Data excerpts
___

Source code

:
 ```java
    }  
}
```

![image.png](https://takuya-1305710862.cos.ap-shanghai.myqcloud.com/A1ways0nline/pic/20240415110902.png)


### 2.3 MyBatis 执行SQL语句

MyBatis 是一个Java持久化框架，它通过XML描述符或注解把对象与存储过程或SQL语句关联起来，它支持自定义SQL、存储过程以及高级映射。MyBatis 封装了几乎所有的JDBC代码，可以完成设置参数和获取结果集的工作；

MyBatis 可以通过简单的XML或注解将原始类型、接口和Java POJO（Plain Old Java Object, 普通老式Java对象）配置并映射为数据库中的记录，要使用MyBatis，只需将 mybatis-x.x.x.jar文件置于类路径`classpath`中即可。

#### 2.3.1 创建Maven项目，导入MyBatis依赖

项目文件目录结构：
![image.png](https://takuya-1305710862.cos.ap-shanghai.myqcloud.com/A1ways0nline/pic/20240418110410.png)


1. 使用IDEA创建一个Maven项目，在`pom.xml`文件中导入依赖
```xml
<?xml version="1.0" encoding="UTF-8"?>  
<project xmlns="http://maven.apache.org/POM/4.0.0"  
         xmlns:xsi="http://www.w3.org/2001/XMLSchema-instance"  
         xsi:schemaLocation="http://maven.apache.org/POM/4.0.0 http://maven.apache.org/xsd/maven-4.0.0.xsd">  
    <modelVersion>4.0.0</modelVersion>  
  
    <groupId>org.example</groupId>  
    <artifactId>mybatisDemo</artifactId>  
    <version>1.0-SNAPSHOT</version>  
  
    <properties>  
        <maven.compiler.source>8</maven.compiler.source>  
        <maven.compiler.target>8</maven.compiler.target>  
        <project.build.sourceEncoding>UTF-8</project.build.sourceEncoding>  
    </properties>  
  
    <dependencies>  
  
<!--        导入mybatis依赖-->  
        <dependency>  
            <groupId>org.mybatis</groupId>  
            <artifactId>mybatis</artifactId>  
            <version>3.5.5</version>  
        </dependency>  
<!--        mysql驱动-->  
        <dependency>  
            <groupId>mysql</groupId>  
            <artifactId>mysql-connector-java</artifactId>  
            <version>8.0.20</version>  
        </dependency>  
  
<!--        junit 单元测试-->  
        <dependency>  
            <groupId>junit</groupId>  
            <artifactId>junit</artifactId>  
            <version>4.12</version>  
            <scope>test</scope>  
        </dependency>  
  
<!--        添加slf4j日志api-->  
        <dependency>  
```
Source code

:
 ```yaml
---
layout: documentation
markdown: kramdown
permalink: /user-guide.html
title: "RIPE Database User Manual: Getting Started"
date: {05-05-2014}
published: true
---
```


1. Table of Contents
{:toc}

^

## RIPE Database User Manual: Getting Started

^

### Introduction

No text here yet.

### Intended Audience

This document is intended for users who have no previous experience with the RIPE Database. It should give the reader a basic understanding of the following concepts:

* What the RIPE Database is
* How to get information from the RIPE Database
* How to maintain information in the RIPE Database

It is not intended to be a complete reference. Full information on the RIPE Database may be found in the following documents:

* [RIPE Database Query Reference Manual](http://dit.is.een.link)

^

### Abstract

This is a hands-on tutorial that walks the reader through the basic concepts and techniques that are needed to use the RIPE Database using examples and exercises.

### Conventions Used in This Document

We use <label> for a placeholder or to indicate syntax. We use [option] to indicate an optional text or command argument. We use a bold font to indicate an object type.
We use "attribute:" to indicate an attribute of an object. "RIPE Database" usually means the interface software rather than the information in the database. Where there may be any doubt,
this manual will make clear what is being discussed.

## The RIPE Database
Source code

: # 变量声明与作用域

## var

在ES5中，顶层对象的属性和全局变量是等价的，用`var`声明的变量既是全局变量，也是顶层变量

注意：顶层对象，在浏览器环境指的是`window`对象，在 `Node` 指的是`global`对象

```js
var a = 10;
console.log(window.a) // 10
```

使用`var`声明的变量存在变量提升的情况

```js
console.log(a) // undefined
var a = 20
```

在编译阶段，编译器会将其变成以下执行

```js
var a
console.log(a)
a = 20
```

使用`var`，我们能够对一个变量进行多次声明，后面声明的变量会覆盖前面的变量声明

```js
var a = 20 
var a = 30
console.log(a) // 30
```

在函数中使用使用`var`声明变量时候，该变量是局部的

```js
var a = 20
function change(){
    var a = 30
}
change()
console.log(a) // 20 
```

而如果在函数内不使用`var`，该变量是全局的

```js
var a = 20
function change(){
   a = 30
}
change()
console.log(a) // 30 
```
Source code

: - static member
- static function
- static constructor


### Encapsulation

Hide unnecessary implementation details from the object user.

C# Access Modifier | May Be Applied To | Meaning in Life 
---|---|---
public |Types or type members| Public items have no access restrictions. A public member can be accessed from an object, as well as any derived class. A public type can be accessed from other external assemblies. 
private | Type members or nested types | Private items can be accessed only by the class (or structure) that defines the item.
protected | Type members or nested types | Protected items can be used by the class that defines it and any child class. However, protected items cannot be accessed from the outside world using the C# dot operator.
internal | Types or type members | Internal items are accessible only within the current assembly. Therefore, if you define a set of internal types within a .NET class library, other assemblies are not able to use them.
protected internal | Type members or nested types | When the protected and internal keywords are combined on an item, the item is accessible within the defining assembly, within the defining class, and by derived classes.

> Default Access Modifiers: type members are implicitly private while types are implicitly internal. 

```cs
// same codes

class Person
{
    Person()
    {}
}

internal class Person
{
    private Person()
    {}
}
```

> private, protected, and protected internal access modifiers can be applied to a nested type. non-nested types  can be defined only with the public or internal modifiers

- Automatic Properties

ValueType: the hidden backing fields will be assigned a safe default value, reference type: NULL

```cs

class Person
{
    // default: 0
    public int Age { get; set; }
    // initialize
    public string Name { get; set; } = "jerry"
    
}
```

___

▸ Aim of the task
Search the entries for the word "have" and show every line that has it.

▸ Exercise result
This document is intended for users who have no previous experience with the RIPE Database. It should give the reader a basic understanding of the following concepts:
public |Types or type members| Public items have no access restrictions. A public member can be accessed from an object, as well as any derived class. A public type can be accessed from other external assemblies. 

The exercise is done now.